Wichtiger Bezugspunkt

„Die Ausstellung zeigt, wie wichtig die Schule als Bezugspunkt für die Schüler zur Zeit der nationalsozialistischen Verfolgung war. Die Fotos, Briefe und Zeichnungen zeigen zum einen die jüdischen Wurzeln der Kinder, zum anderen die Identität als Hamburger Jungs und Deerns, die sie waren“, sagt Anna von Villiez. Und Schule ist ein Ort, der einen besonderen Zugang zu diesem Thema ermöglicht. Denn: Die jüdischen Kinder waren Mädchen und Jungen dieser Stadt, die ihre Heimat genauso erlebt haben wie die Kinder heutzutage. „Schule ist doch immer eine der zentralen Erinnerungen. Hier hat man Freundschaften geschlossen, vielleicht Lehrer gehabt, die einen für das Leben geprägt haben“, so von Villiez. Jeder Lehrer, jede Schulklasse weltweit kann sich in diese Ausstellung klicken.

Briefe, Schulhefte und Zeichnungen von ehemaligen Schülern der Israelitischen Töchterschule sind in der Ausstellung zu sehen.
Briefe, Schulhefte und Zeichnungen von ehemaligen Schülern der Israelitischen Töchterschule sind in der Ausstellung zu sehen. © Roland Magunia

„Liebes Fräulein Traumann! Wir waren Sonntag im Stadtpark, da haben wir Ilse Löwenstein getroffen, und wir haben zusammen gespielt das war fein. Viele Grüße von Edith Tannenbaum“

In den Briefen schreiben die Mädchen von ihren Erlebnissen im Hafen, im Jenisch Park, bei Hagenbeck, oder sie berichten, wie Edith, von Ausflügen in den Stadtpark. Es sind Briefe, Schulaufsätze, Zeichnungen und Poesiealben der Schüler und Fotos aus dem Archiv der Bildungsstätte und des Instituts für die Geschichte der deutschen Juden (IGdJ), die auch deshalb so berühren und nahegehen, weil der Leser heute weiß, was diesen Kindern noch geschehen wird. Hunderte Dokumente haben Anna von Villiez und Sonja Dickow vom IGdJ für die digitale Präsentation gescannt.

AUFGABENSTELLUNG:
(1) Beantworten Sie anhand des Textes über die Ausstellung:
(a) Welche drei Arten von Material zeigen laut Anna von Villiez die jüdischen Wurzeln der Kinder?
(b) Wen hat Edith Tannenbaum im Stadtpark getroffen?
(c) Wer hat die Dokumente für die digitale Präsentation gescannt?
(2) Nennen Sie alle Orte, von denen die Mädchen laut dem Text über die Ausstellung in ihren Briefen erzählen.
Stützen Sie sich ausschließlich auf den Text über die Ausstellung.

GEGEBENE DATEN:
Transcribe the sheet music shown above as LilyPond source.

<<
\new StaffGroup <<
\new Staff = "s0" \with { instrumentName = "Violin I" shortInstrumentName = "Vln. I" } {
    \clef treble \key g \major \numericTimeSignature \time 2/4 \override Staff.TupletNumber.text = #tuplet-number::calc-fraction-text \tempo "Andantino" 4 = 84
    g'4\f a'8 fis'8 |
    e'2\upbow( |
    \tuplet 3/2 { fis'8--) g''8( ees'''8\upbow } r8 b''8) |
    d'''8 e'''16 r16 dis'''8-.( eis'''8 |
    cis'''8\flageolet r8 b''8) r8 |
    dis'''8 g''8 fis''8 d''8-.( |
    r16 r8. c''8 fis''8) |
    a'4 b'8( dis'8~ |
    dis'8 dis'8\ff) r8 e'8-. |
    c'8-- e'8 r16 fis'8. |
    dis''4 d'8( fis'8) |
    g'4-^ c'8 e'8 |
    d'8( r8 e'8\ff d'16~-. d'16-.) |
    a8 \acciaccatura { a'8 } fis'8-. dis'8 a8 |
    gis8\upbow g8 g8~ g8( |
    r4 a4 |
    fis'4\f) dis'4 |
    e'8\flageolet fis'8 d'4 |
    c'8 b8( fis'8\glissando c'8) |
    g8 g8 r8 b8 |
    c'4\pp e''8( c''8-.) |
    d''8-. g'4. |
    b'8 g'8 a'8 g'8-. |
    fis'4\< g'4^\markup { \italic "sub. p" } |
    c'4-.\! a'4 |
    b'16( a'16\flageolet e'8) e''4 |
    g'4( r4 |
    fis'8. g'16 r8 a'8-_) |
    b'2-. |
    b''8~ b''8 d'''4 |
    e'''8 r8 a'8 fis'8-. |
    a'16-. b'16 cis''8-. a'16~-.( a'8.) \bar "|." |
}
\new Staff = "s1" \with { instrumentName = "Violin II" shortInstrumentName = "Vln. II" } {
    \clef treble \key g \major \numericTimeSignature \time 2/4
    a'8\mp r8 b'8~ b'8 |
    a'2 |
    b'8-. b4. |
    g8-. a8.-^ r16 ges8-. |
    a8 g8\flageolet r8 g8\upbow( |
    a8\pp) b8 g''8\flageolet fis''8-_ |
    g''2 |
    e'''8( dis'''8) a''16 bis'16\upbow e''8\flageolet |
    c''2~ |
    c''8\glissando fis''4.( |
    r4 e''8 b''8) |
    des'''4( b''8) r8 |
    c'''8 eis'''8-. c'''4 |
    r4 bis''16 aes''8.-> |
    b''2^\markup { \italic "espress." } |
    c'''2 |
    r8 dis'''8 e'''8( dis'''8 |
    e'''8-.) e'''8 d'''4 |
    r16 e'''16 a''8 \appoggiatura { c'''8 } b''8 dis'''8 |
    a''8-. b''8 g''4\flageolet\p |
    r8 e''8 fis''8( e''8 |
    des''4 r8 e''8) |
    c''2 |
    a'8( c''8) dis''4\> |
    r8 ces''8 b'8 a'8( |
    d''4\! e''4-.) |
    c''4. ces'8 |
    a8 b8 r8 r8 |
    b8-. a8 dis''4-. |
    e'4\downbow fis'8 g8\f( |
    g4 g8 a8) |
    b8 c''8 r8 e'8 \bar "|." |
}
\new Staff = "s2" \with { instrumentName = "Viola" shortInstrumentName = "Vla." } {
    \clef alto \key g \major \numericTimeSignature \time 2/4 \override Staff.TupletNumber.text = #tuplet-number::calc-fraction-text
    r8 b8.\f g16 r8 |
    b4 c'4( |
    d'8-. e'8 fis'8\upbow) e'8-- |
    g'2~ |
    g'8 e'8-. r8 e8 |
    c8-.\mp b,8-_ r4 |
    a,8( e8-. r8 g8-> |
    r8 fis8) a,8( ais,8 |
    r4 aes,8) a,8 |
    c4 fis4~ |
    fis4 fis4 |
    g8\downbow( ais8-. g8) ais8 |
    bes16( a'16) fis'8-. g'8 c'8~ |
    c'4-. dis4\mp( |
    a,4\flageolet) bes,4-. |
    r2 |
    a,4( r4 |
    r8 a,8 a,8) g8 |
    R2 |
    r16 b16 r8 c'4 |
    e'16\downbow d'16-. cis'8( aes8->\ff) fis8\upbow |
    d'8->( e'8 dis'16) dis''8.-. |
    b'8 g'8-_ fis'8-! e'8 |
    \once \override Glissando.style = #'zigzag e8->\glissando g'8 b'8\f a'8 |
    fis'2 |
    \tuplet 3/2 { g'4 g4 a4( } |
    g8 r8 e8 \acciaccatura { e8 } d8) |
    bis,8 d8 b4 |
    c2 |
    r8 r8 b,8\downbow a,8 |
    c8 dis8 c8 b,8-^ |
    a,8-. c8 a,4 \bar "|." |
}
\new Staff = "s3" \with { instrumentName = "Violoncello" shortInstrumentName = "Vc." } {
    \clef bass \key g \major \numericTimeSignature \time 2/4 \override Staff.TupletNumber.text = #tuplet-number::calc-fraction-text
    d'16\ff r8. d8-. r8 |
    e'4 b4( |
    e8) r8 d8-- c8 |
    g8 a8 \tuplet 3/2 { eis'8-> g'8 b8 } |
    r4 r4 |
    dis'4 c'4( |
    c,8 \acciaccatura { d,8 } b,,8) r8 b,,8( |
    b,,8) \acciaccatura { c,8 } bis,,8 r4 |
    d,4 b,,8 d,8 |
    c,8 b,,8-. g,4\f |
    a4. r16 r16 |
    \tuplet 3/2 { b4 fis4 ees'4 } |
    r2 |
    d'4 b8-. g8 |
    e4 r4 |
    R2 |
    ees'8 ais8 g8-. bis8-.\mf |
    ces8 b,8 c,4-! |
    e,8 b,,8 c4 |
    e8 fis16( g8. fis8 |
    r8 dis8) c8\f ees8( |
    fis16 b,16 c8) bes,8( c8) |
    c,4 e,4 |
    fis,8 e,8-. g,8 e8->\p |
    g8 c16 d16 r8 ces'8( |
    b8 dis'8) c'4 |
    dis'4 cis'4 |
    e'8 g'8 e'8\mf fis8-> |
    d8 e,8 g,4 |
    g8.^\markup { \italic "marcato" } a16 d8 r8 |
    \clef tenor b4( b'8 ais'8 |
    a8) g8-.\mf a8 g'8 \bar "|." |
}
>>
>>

LÖSUNGEN:
(1)
(a) Fotos, Briefe und Zeichnungen
(b) Ilse Löwenstein
(c) Anna von Villiez und Sonja Dickow vom IGdJ

(2) der Hafen, der Jenisch Park, Hagenbeck, der Stadtpark